I spent my Saturday at a Catholic Forensics League policy debate tournament in Kansas.  I heard great teams.  Style is a bit different than it is in Missour and I was surprized to be with college debaters as judges in all but one round.  In that round the community judge had not a clue.  I know she filled out her ballot early while the other judge and I waited.  At least we voted together.  The rounds were fun, but the day was long.  The intent was to do the first 3 rounds on Friday, but since schools were closed – all of them were run on Saturday.  I got there at 7:30 for check in, but they chose to save college debators (I may be old but I qualify as one) until later rounds.  I had 2 early rounds off and had time to make new friends.   I met a community judge who is married to a Chinese gentleman.  She married at 35 and has a 14 year old at the school where the tourney was held.  Her story was really fascinating.  I had never really thought of the cultural differences. 

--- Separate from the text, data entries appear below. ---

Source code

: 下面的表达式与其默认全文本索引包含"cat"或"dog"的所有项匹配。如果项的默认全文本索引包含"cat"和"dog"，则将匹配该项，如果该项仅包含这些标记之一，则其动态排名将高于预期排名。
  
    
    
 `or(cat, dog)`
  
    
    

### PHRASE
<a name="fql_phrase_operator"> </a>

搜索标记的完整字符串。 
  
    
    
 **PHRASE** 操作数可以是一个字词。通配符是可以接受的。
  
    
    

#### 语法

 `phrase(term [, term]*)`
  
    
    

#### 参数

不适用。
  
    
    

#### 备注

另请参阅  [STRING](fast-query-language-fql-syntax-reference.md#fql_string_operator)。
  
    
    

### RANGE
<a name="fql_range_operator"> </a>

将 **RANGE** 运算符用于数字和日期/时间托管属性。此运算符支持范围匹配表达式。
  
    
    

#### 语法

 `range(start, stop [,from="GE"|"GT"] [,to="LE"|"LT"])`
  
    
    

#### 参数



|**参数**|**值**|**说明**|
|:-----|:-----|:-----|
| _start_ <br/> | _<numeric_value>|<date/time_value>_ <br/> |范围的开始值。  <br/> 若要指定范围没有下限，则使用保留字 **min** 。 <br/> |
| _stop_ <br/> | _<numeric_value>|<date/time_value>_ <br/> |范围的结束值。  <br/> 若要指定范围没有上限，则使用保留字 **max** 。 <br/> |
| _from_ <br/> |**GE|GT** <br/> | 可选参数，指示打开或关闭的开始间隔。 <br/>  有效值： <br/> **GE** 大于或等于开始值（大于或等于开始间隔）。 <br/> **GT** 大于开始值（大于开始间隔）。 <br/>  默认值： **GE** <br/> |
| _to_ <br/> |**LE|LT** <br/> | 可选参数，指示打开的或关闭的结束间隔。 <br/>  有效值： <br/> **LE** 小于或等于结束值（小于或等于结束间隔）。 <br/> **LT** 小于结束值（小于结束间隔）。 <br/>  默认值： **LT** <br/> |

Now that I am rambling, I was reminded that Friday on my way home from work (I drove because of the doctor’s appointment), that I saw a man at the corner who reminded me of my dad.  In fact, my mind went there and I had to take a seocond and third look to tell myself that dad was gone.  So often I have this feeling that he is watching out for me.  I know he would be pleased with my knee recovery and that I am back at tournaments with the kids.  I know feels my pain at having to give up bowling which I so love.  He knew what it meant to me.  I know he would also be pleased that Cassie finally moved in – maybe not that she is really with Bob, but he would be happy that the missing member of my family is finally here.  I know it sounds weird, but she should have been here 7 years ago.  I wish dad knew her better.

I miss my dad so very much.  It seems like just yesterday that he hugged me and yet it seems forever!